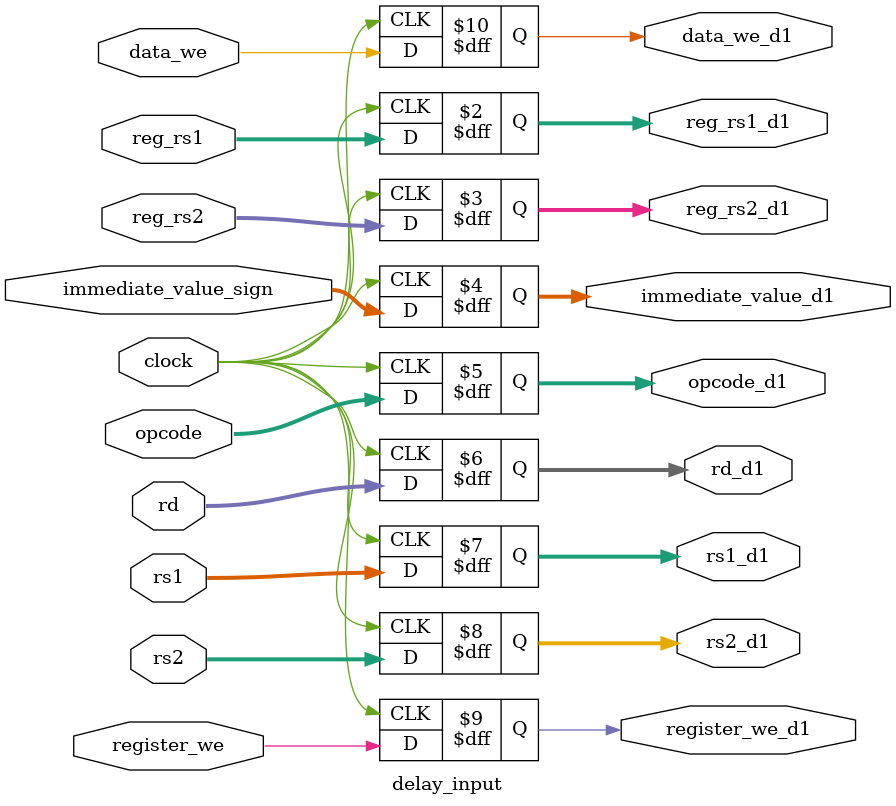
<source format=v>
module delay_input(reg_rs1_d1,reg_rs2_d1,opcode_d1,rs1_d1,rs2_d1,rd_d1,immediate_value_d1,register_we_d1,data_we_d1,reg_rs1,reg_rs2,rs1,rs2,rd,immediate_value_sign,opcode,register_we,data_we,clock);


output reg [31:0] reg_rs1_d1,reg_rs2_d1,immediate_value_d1;
output reg [5:0] opcode_d1;
output reg[4:0] rd_d1,rs1_d1,rs2_d1;
output reg register_we_d1,data_we_d1;
input [31:0] reg_rs1,reg_rs2,immediate_value_sign;
input[5:0] opcode;
input [4:0] rd,rs1,rs2;
input clock,register_we,data_we;

always@(posedge clock)
begin
 reg_rs1_d1 <= reg_rs1;
 reg_rs2_d1 <= reg_rs2;
 immediate_value_d1 <= immediate_value_sign;
 opcode_d1 <= opcode;
 rd_d1 <= rd;
 rs1_d1 <= rs1;
 rs2_d1 <= rs2;
 register_we_d1 <= register_we;
 data_we_d1 <= data_we;
end
endmodule

</source>
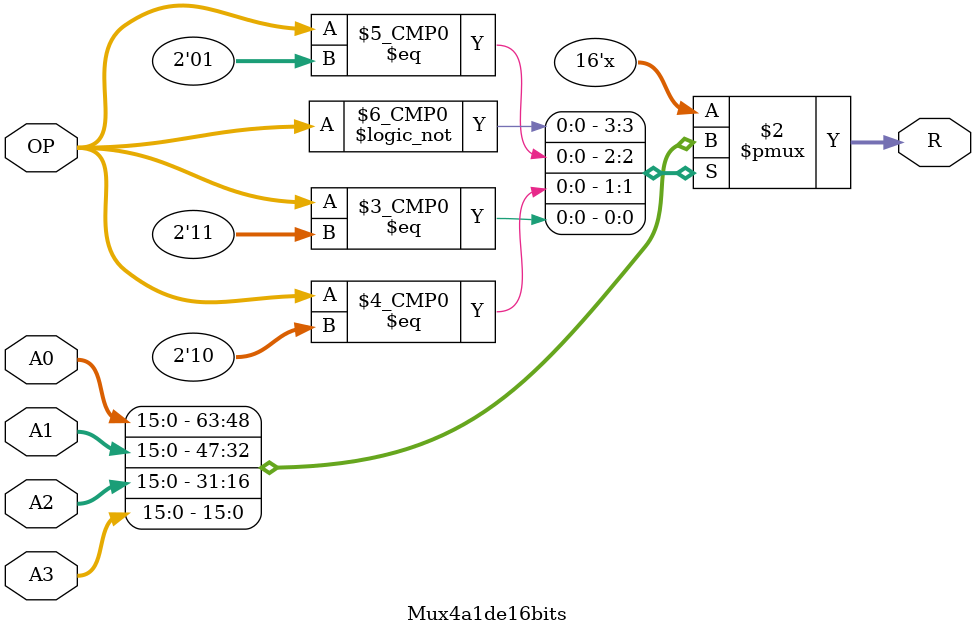
<source format=v>
`timescale 1ns / 1ps

module Mux4a1de16bits(A0,A1,A2,A3,OP,R);
	input [15:0] A0,A1,A2,A3;
	input [1:0] OP;
	output reg [15:0] R;
	
	always @(A0 or A1 or A2 or A3 or OP)
		case (OP)
			2'b00: R=A0;
			2'b01: R=A1;
			2'b10: R=A2;
			2'b11: R=A3;
		endcase

endmodule

</source>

----------

* Action item: Beginning with the line in which "output reg register_we_d1,data_we_d1;" appears, repeat exactly each line down to the close of the material, leaving every picture out.

* Exercise result:
output reg register_we_d1,data_we_d1;
input [31:0] reg_rs1,reg_rs2,immediate_value_sign;
input[5:0] opcode;
input [4:0] rd,rs1,rs2;
input clock,register_we,data_we;

always@(posedge clock)
begin
 reg_rs1_d1 <= reg_rs1;
 reg_rs2_d1 <= reg_rs2;
 immediate_value_d1 <= immediate_value_sign;
 opcode_d1 <= opcode;
 rd_d1 <= rd;
 rs1_d1 <= rs1;
 rs2_d1 <= rs2;
 register_we_d1 <= register_we;
 data_we_d1 <= data_we;
end
endmodule

</source>
<source format=v>
`timescale 1ns / 1ps

module Mux4a1de16bits(A0,A1,A2,A3,OP,R);
	input [15:0] A0,A1,A2,A3;
	input [1:0] OP;
	output reg [15:0] R;
	
	always @(A0 or A1 or A2 or A3 or OP)
		case (OP)
			2'b00: R=A0;
			2'b01: R=A1;
			2'b10: R=A2;
			2'b11: R=A3;
		endcase

endmodule

</source>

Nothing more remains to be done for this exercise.